Material and Methods

The comparison included a deep convolutional neural network (DCNN), deformable image registration (DIR) and an analytical image-based correction (AIC) method. Evaluation was performed on a dataset comprising 33 head and neck cancer patients treated with pencil-beam scanning proton therapy. For each patient a planning CT (pCT), weekly repeated CTs (rCT) and daily CBCTs were available. Image quality of synthetic CTs was quantified by calculating mean absolute error (MAE), mean error (ME) and the Dice similarity coefficient (DSC) of bone. Dosimetric characteristics were determined by intracranial proton dose calculations. Gamma pass ratios (2%/2mm and 3%/3mm) and relative range shifts were calculated to quantify dosimetric differences between the various sCT methods.

Results

On average, the lowest MAE and the highest DSC were observed for DCNN based sCTs (37 HU/0.96). Using DIR resulted in an average MAE of 44 HU and a DSC of 0.94. The highest MAE and the lowest DSC were observed for AIC based synthetic CTs, with values of 77 HU and 0.90 respectively. Figure 1 presents difference images between the various synthetic CTs and the reference rCT. The increased MAE for AIC is clearly visible. For a 2%/2mm passing criteria, gamma analysis resulted in average pass ratios of 99.30 %, 98.65 % and 97.35 % for DCNN, DIR and AIC respectively.

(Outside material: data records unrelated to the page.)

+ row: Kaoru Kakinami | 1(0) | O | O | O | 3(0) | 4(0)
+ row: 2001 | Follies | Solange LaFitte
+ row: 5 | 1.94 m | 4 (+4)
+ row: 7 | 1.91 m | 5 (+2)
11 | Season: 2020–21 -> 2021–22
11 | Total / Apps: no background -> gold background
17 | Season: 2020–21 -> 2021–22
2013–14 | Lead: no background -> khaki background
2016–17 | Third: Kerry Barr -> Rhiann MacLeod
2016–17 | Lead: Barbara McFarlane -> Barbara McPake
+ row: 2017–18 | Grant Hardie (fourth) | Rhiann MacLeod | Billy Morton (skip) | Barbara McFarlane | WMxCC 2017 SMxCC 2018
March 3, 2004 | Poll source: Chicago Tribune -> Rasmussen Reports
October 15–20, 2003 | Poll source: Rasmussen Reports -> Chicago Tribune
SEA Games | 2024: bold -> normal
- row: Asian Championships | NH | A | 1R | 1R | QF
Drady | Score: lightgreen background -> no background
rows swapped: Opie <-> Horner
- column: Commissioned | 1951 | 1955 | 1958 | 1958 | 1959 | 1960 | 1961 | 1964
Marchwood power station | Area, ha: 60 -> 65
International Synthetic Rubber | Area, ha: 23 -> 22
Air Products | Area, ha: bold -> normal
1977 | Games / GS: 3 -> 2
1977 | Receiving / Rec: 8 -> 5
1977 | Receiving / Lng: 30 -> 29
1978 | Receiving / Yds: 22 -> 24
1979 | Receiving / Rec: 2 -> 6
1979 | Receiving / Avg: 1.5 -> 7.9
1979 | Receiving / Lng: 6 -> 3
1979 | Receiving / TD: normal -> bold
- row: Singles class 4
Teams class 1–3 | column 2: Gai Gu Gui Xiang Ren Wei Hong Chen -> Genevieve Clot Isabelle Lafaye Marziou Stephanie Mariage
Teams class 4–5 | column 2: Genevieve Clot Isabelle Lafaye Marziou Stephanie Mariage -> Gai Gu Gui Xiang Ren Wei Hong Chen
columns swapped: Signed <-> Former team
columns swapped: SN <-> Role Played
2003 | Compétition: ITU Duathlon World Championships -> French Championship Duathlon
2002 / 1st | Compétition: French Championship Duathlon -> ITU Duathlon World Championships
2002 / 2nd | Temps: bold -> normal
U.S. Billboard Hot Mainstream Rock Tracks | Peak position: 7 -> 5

A similar trend was observed for relative range shifts. Figure 2 shows a dose and CT-number profile comparison. The time to create a synthetic CT was 1 minute for AIC, 3 minutes for the DCNN, and 20 minutes for DIR. Contrary to DIR and AIC, the DCNN method did not require a pCT for sCT generation.


Conclusion

For the investigated set of patients, the DCNN created synthetic CTs with the highest image quality. Accurate proton dose calculations were achieved by both DCNN and DIR based sCTs. The AIC method resulted in lower image quality and consecutively also dose calculation accuracy was reduced when compared to the other methods. The fast conversion times and the independence from the pCT favor the DCNN method for future clinical implementation.